Type out the records that follow, exactly as given.

Saved data entries:
###
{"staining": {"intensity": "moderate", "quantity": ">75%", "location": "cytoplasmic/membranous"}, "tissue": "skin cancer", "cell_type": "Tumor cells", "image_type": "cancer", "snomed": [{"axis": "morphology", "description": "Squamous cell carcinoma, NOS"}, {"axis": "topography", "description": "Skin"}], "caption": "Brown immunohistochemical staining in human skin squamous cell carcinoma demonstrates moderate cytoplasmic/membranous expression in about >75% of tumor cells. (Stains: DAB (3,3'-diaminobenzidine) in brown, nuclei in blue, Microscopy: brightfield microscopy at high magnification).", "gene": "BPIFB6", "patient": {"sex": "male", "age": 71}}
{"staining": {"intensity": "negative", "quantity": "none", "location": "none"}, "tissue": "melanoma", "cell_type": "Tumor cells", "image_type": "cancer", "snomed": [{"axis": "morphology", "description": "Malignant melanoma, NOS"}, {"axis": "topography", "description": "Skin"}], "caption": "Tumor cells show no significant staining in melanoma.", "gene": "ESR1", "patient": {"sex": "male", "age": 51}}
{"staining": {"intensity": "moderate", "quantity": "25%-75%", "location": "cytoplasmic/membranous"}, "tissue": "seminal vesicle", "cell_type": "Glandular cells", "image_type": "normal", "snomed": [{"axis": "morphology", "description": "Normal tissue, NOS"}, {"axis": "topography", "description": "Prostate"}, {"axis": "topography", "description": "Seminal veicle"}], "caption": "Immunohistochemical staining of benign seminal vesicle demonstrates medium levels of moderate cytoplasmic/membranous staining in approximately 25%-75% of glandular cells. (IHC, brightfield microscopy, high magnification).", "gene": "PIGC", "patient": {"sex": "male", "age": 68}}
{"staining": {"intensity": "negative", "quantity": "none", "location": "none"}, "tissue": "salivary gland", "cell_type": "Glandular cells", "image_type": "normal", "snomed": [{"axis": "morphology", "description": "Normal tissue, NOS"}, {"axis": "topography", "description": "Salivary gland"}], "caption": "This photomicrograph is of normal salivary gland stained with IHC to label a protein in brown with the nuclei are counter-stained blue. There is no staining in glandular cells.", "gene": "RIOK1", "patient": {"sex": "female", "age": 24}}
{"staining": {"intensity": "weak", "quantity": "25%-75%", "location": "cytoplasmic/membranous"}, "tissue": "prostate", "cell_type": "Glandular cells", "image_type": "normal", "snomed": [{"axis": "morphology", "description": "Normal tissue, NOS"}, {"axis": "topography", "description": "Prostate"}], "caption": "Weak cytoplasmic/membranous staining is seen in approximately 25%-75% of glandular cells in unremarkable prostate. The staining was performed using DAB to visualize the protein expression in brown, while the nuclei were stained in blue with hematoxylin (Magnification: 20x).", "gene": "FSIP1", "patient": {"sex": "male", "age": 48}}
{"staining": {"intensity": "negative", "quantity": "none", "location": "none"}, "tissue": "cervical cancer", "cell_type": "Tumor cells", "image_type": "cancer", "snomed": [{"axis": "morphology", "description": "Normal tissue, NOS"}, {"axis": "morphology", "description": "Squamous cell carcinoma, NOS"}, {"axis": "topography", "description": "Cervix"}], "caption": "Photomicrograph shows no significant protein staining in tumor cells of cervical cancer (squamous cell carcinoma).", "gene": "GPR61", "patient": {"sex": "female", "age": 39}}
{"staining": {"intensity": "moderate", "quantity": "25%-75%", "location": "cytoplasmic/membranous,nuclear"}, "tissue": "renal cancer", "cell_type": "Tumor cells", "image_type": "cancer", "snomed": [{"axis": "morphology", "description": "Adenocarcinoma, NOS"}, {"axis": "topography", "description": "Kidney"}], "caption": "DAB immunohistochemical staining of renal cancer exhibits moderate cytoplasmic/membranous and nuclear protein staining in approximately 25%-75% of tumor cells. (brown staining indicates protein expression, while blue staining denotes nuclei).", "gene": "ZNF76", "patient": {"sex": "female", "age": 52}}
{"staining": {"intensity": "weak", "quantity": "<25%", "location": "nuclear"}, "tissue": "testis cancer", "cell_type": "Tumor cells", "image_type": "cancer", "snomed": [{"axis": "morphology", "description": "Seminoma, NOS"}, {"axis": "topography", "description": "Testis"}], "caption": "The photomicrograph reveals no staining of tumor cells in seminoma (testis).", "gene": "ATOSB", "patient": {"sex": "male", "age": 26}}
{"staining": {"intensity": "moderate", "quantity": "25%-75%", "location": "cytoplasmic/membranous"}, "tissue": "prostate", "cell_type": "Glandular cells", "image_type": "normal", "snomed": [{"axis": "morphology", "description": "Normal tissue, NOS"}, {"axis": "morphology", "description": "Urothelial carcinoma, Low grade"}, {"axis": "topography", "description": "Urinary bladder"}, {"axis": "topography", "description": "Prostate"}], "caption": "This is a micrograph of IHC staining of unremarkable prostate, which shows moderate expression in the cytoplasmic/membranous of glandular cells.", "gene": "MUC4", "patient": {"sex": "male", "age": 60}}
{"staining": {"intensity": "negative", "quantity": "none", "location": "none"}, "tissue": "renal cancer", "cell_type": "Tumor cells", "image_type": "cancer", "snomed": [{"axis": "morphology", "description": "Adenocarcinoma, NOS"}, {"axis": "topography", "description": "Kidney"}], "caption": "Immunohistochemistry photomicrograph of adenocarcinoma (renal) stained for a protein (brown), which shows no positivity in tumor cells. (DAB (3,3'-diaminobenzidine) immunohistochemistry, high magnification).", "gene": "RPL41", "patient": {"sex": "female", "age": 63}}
###
Solution below:
{"staining": {"intensity": "moderate", "quantity": ">75%", "location": "cytoplasmic/membranous"}, "tissue": "skin cancer", "cell_type": "Tumor cells", "image_type": "cancer", "snomed": [{"axis": "morphology", "description": "Squamous cell carcinoma, NOS"}, {"axis": "topography", "description": "Skin"}], "caption": "Brown immunohistochemical staining in human skin squamous cell carcinoma demonstrates moderate cytoplasmic/membranous expression in about >75% of tumor cells. (Stains: DAB (3,3'-diaminobenzidine) in brown, nuclei in blue, Microscopy: brightfield microscopy at high magnification).", "gene": "BPIFB6", "patient": {"sex": "male", "age": 71}}
{"staining": {"intensity": "negative", "quantity": "none", "location": "none"}, "tissue": "melanoma", "cell_type": "Tumor cells", "image_type": "cancer", "snomed": [{"axis": "morphology", "description": "Malignant melanoma, NOS"}, {"axis": "topography", "description": "Skin"}], "caption": "Tumor cells show no significant staining in melanoma.", "gene": "ESR1", "patient": {"sex": "male", "age": 51}}
{"staining": {"intensity": "moderate", "quantity": "25%-75%", "location": "cytoplasmic/membranous"}, "tissue": "seminal vesicle", "cell_type": "Glandular cells", "image_type": "normal", "snomed": [{"axis": "morphology", "description": "Normal tissue, NOS"}, {"axis": "topography", "description": "Prostate"}, {"axis": "topography", "description": "Seminal veicle"}], "caption": "Immunohistochemical staining of benign seminal vesicle demonstrates medium levels of moderate cytoplasmic/membranous staining in approximately 25%-75% of glandular cells. (IHC, brightfield microscopy, high magnification).", "gene": "PIGC", "patient": {"sex": "male", "age": 68}}
{"staining": {"intensity": "negative", "quantity": "none", "location": "none"}, "tissue": "salivary gland", "cell_type": "Glandular cells", "image_type": "normal", "snomed": [{"axis": "morphology", "description": "Normal tissue, NOS"}, {"axis": "topography", "description": "Salivary gland"}], "caption": "This photomicrograph is of normal salivary gland stained with IHC to label a protein in brown with the nuclei are counter-stained blue. There is no staining in glandular cells.", "gene": "RIOK1", "patient": {"sex": "female", "age": 24}}
{"staining": {"intensity": "weak", "quantity": "25%-75%", "location": "cytoplasmic/membranous"}, "tissue": "prostate", "cell_type": "Glandular cells", "image_type": "normal", "snomed": [{"axis": "morphology", "description": "Normal tissue, NOS"}, {"axis": "topography", "description": "Prostate"}], "caption": "Weak cytoplasmic/membranous staining is seen in approximately 25%-75% of glandular cells in unremarkable prostate. The staining was performed using DAB to visualize the protein expression in brown, while the nuclei were stained in blue with hematoxylin (Magnification: 20x).", "gene": "FSIP1", "patient": {"sex": "male", "age": 48}}
{"staining": {"intensity": "negative", "quantity": "none", "location": "none"}, "tissue": "cervical cancer", "cell_type": "Tumor cells", "image_type": "cancer", "snomed": [{"axis": "morphology", "description": "Normal tissue, NOS"}, {"axis": "morphology", "description": "Squamous cell carcinoma, NOS"}, {"axis": "topography", "description": "Cervix"}], "caption": "Photomicrograph shows no significant protein staining in tumor cells of cervical cancer (squamous cell carcinoma).", "gene": "GPR61", "patient": {"sex": "female", "age": 39}}
{"staining": {"intensity": "moderate", "quantity": "25%-75%", "location": "cytoplasmic/membranous,nuclear"}, "tissue": "renal cancer", "cell_type": "Tumor cells", "image_type": "cancer", "snomed": [{"axis": "morphology", "description": "Adenocarcinoma, NOS"}, {"axis": "topography", "description": "Kidney"}], "caption": "DAB immunohistochemical staining of renal cancer exhibits moderate cytoplasmic/membranous and nuclear protein staining in approximately 25%-75% of tumor cells. (brown staining indicates protein expression, while blue staining denotes nuclei).", "gene": "ZNF76", "patient": {"sex": "female", "age": 52}}
{"staining": {"intensity": "weak", "quantity": "<25%", "location": "nuclear"}, "tissue": "testis cancer", "cell_type": "Tumor cells", "image_type": "cancer", "snomed": [{"axis": "morphology", "description": "Seminoma, NOS"}, {"axis": "topography", "description": "Testis"}], "caption": "The photomicrograph reveals no staining of tumor cells in seminoma (testis).", "gene": "ATOSB", "patient": {"sex": "male", "age": 26}}
{"staining": {"intensity": "moderate", "quantity": "25%-75%", "location": "cytoplasmic/membranous"}, "tissue": "prostate", "cell_type": "Glandular cells", "image_type": "normal", "snomed": [{"axis": "morphology", "description": "Normal tissue, NOS"}, {"axis": "morphology", "description": "Urothelial carcinoma, Low grade"}, {"axis": "topography", "description": "Urinary bladder"}, {"axis": "topography", "description": "Prostate"}], "caption": "This is a micrograph of IHC staining of unremarkable prostate, which shows moderate expression in the cytoplasmic/membranous of glandular cells.", "gene": "MUC4", "patient": {"sex": "male", "age": 60}}
{"staining": {"intensity": "negative", "quantity": "none", "location": "none"}, "tissue": "renal cancer", "cell_type": "Tumor cells", "image_type": "cancer", "snomed": [{"axis": "morphology", "description": "Adenocarcinoma, NOS"}, {"axis": "topography", "description": "Kidney"}], "caption": "Immunohistochemistry photomicrograph of adenocarcinoma (renal) stained for a protein (brown), which shows no positivity in tumor cells. (DAB (3,3'-diaminobenzidine) immunohistochemistry, high magnification).", "gene": "RPL41", "patient": {"sex": "female", "age": 63}}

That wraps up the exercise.